In other words, the `yield` is delegated by the generator function
to another function.
This function is intended to be called the first time by
the __iter__ function.
"""
if node is not None:
yield from self._traverse_forward(node.left)
yield node.data
yield from self._traverse_forward(node.right)
A reverse traversal is frequently associated with the __reversed__
function in Python.
BST in Python
In your assignment this week you will be writing your own BST class. Python does not have a built-in BST class. However, there are packages that can be installed from other developers such as bintrees that provides implementations of the BST.The table below shows the common functions in a BST.
Common BST Operation | Description | Performance |
---|---|---|
insert(value) | Insert a value into the tree. | O(log n) - Recursively search the subtrees to find the next available spot |
remove(value) | Remove a value from the tree. | O(log n) - Recursively search the subtrees to find the value and then remove it. This will require some cleanup of the adjacent nodes. |
contains(value) | Determine if a value is in the tree. | O(log n) - Recursively search the subtrees to find the value. |
traverse_forward | Visit all objects from smallest to largest. | O(n) - Recursively traverse the left subtree and then the right subtree. |
traverse_reverse | Visit all objects from largest to smallest. | O(n) - Recursively traverse the right subtree and then the left subtree. |
height(node) | Determine the height of a node. If the height of the tree is needed, the root node is provided. | O(n) - Recursively find the height of the left and right subtrees and then return the maximum height (plus one to account for the root). |
size() | Return the size of the BST. | O(1) - The size is maintained within the BST class. |
empty() | Returns true if the root node is empty. This can also be done by checking the size for 0. | O(1) - The comparison of the root node or the size. |
Key Terms
AVL Tree - Adelson-Velskii and Landis Tree. A balanced binary search tree that is checked unbalanced height after every modification to the tree. If the tree is unbalanced, then pre-determined algorithms are used to balance the tree.
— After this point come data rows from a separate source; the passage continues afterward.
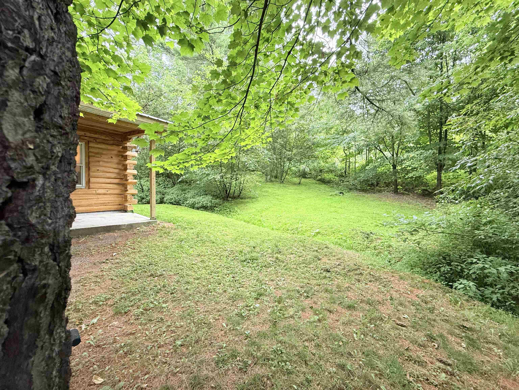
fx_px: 210
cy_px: 195
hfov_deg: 102.1
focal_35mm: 14
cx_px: 260
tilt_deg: -1.1
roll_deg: -1.2
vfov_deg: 85.7
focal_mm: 2.22
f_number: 2.2
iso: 250
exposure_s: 1/99
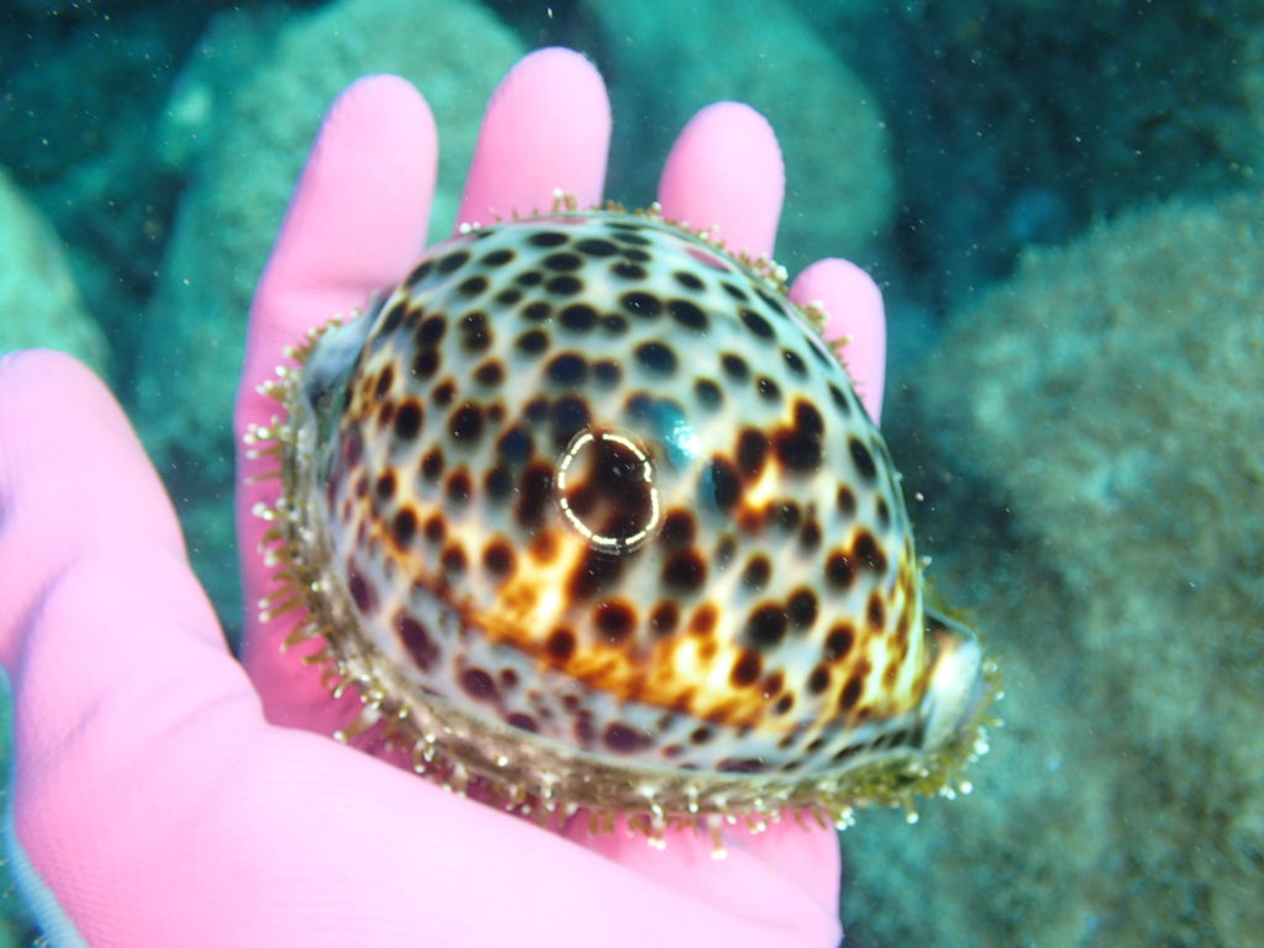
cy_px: 474
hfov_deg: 52.6
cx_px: 632
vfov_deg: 40.7
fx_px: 1278
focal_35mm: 35
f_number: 2.6
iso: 100
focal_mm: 6.42
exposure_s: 1/200
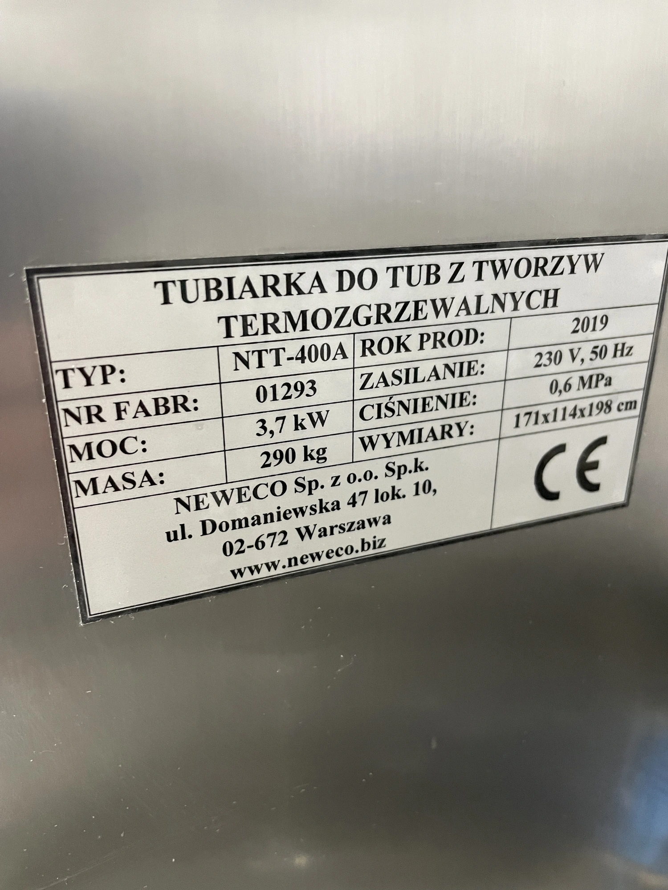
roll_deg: +1.4
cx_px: 334
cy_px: 445
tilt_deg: -21.3
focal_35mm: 26
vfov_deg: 67.3
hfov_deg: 53.1
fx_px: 669
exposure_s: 1/50
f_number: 1.6
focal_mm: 4.2
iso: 400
balanced - A tree is balanced if the the height of the tree from the root to each leaf is consistent for all subtrees. The measure of consistentency will vary between algorithms but usually does not exceed a height difference of 1.
balanced binary search tree - A binary search tree which is balanced or restructured to be balanced. A balanced binary search tree has O(log n) performance when searching.
binary search tree - A binary tree that puts data less than the root to the left and greater than the root to the right. This type of a tree enables searching algorithms to be efficient.
binary tree - A tree that has up to two children for each node.
child - A child is a node connected from a parent node.
leaf - A leaf is a node that has no children.
node - An entry in a tree that contains both the value and pointers to any children nodes.
parent - A parent is a node that connects to children nodes.
root - The first parent in a tree.
subtree - Subset of a tree made by selecting a node to be the root and including all the children from that node.
traverse - The process of visiting all nodes (and subsequently their values) in a tree. Used frequently with a binary search tree using recursion to start at the leaf node that contains the smallest value and going to the leaf node that contains the largest value.
trees - A data structure that starts with a root node and is subsequently connected to multiple nodes according to a relationship between the nodes. The tree does not have any circular loops or unconnected nodes.